Size biraz da iyi şeyler söylemek, güzel haberler vermek istiyorum.
Şu son bir kaç yıl içinde dünyadan ayrılmakta olan epeyce Müslümanı tanımaya çalıştım, son durumlarını yakınlarından dinledim, hastalıkları esnasında ziyaret ettim.
Doğrusu sevindim, büyük bir kısmının çok güzel bir şekilde ölüme hazırlıklı olduklarını gördüm. Geriye hiç bir pürüz bırakmadan dünyaya ait bütün hesaplarını temizlediklerini gördüm. Bu arada geride kalanların da bu temiz hesaptan memnun oldukları anlaşılıyor. İnşaallah vardıkları yerde de hesaplarının altından kalkarlar.

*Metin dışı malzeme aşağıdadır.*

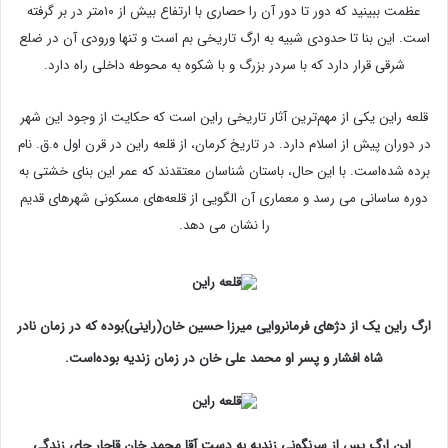
عظمت ببینید كه دور تا دور آن را حصاری با ارتفاع بیش از ۱۰متر در بر گرفته
است. این بنا تا حدودی شبیه به ارگ تاریخی بم است و تنها ورودی آن در ضلع
شرقی قرار دارد كه با سردر بزرگ و با شكوه به محوطه داخلی راه دارد.
قلعه راین یکی از مهم‌ترین آثار تاریخی راین است که حکایت از وجود این شهر
در دوران پیش از اسلام دارد. در تاریخ کرمان، از قلعه راین در قرن اول ه.ق. نام
برده شده‌است. با این حال، باستان شناسان معتقدند که عمر این بنای خشتی به
دوره ساسانی‌ می رسد و معماری آن الگویی از قلعه‌های مسكونی شهرهای قدیم
را نشان می دهد.
ارگ راین یک از دژهای فرمانروایی میرزا حسین خان(راینی)بوده که در زمان نادر
شاه افشار و پسر او محمد علی خان در زمان زندیه بوده‌است.
این ارگ پس از سرنگونی زندیه به دست آقا محمد خان قاجار جای زندگی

Bir kısmının o kadar güzel bir gidişleri vardı ki, geride kalan her şeyi en ince detaylarına kadar anlatıp birilerine bırakarak ceketlerini alıp giden birer iş adamı gibiydiler.
Zannetmeyin ki dünyadan tamamen el ayak çekmişlerdi, aksine hiç gitmeyeceklermiş gibi her şeye devam ediyorlardı. Fakat biraz yakından tanıdığınızda gözlerinin bir ucuyla bekledikleri birinin olduğunu, kulaklarının hep bir seste olduğunu anlardınız.

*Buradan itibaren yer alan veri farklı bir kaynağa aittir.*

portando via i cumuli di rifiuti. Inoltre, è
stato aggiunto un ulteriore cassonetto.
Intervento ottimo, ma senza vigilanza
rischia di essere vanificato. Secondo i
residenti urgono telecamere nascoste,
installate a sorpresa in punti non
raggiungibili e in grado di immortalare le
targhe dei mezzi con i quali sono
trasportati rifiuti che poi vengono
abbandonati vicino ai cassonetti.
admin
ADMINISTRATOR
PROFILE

Sonra, bakıyorum da bunlar aynı zamanda çevrelerine iyilik saçıyorlar, dillerinde tesbih, yüzlerinde başkalarına sundukları tebessüm ve bu arada cömertlik damarları coşmuş, elleri de ikide bir ceplerine gidiyor.
Teftişe hazır hale getirdiği dosyaları müfettişlere sunacak şekilde masasının üzerinde bekletiyorlardı.

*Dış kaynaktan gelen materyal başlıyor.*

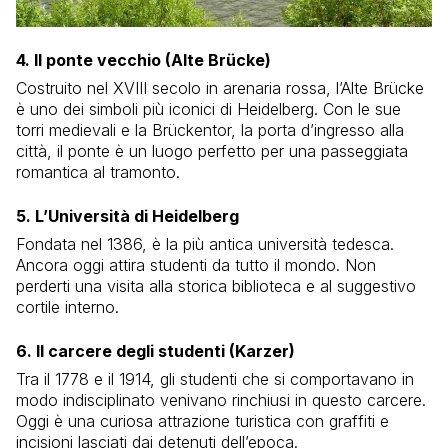
4. Il ponte vecchio (Alte Brücke)
Costruito nel XVIII secolo in arenaria rossa, l’Alte Brücke
è uno dei simboli più iconici di Heidelberg. Con le sue
torri medievali e la Brückentor, la porta d’ingresso alla
città, il ponte è un luogo perfetto per una passeggiata
romantica al tramonto.
5. L’Università di Heidelberg
Fondata nel 1386, è la più antica università tedesca.
Ancora oggi attira studenti da tutto il mondo. Non
perderti una visita alla storica biblioteca e al suggestivo
cortile interno.
6. Il carcere degli studenti (Karzer)
Tra il 1778 e il 1914, gli studenti che si comportavano in
modo indisciplinato venivano rinchiusi in questo carcere.
Oggi è una curiosa attrazione turistica con graffiti e
incisioni lasciati dai detenuti dell’epoca.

Ne güzel bir şey hesabı güzel tutmak, aksatmadan günü gününe tutmak!
Bunları anlatmamın sebebi, her gidenin bu şekilde gitmediğinden dolayıdır. Öylelerine şahit oluyoruz ki geriye bıraktığı hesabın içinden hiç kimse çıkamıyor. Miras olarak geriye sadece içinden çıkılmaz hesaplar, problemler, pürüzler, belalar bırakıp gidiyorlar. Ahiret hesabını daha işin içine hiç katmıyoruz.
Hesabı düzgün tut deyin ve orada bir durun. Birileri hesapları tüm karıştırdığı için kurtuluş yolu olarak intiharı seçiyor.
Siz de biliyorsunuz, intiharı seçenlerin önemli bir bölümü hesaplarının içinden çıkamıyorlar. Zavallılar bu defa tamamen batıveriyorlar.
Belki bazılarınız kızacak, bu adam yaşlandı, artık yazacak bir şey bulamıyor, ikide bir ölümden bahsediyor diye.
Ne derseniz deyin, bu yazıyı hemen gazeteye gönderiyorum ki ardından güzel bir teyzenin cenazesine yetişeceğim.